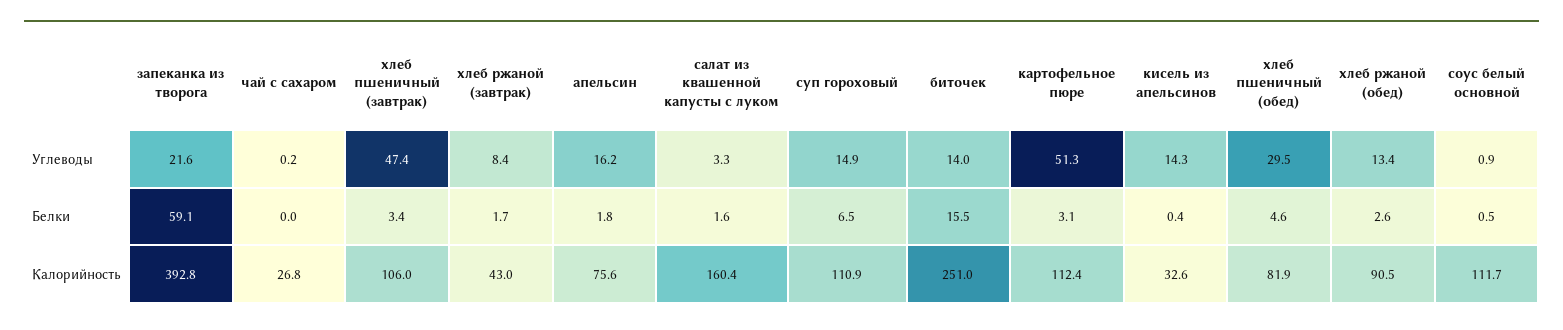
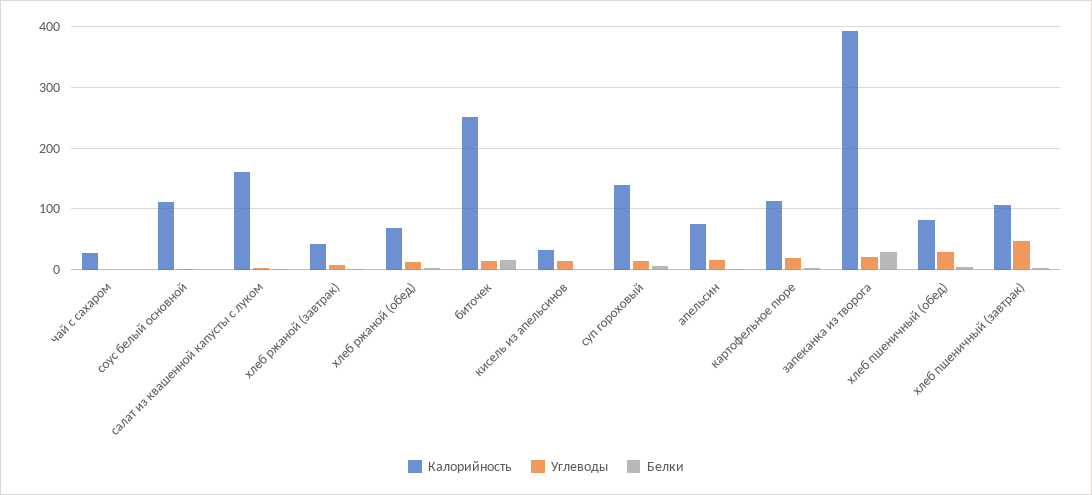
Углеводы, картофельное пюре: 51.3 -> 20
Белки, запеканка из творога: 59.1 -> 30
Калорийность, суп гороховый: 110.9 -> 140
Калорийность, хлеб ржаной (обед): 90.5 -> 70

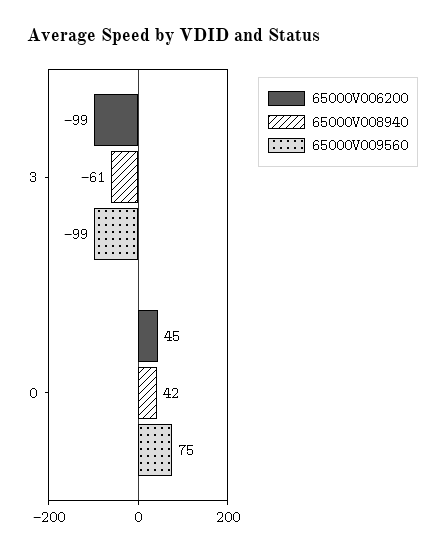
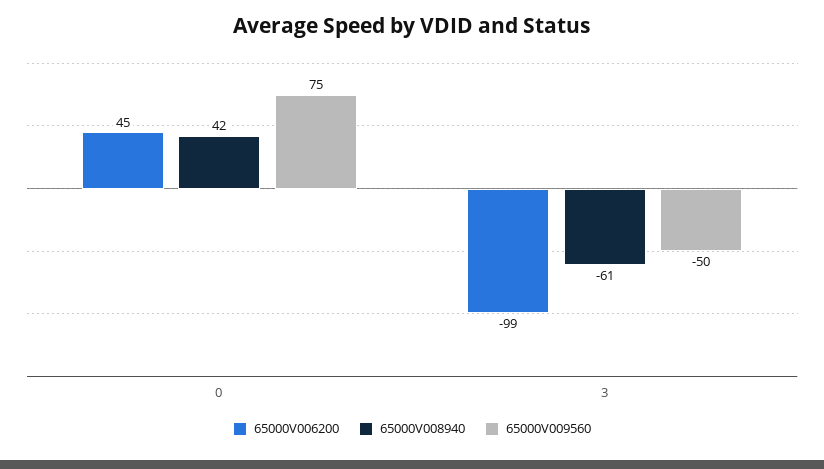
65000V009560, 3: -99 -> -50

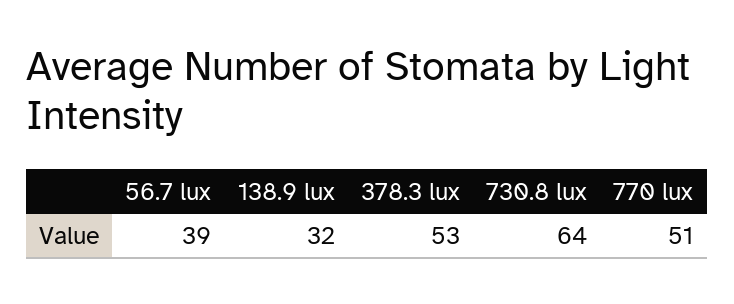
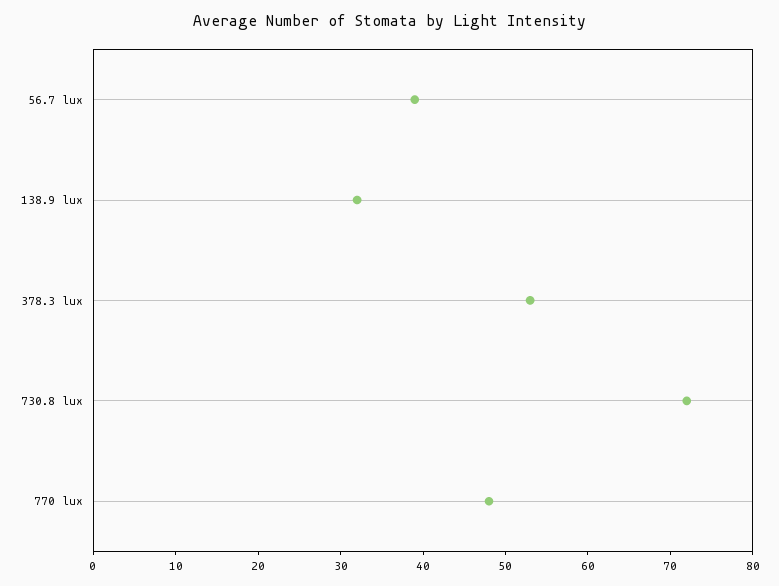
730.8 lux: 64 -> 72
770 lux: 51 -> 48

━━━━━━━━━━━━━━━━━━━━━━━━━━━━━━

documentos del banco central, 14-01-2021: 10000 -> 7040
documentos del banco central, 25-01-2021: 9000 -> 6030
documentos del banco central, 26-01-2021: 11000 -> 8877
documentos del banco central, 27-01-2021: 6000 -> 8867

━━━━━━━━━━━━━━━━━━━━━━━━━━━━━━

**ASSIGNMENT**
Your answer should consist of all lines above that include the string "central".

**EXERCISE RESPONSE**
documentos del banco central, 14-01-2021: 10000 -> 7040
documentos del banco central, 25-01-2021: 9000 -> 6030
documentos del banco central, 26-01-2021: 11000 -> 8877
documentos del banco central, 27-01-2021: 6000 -> 8867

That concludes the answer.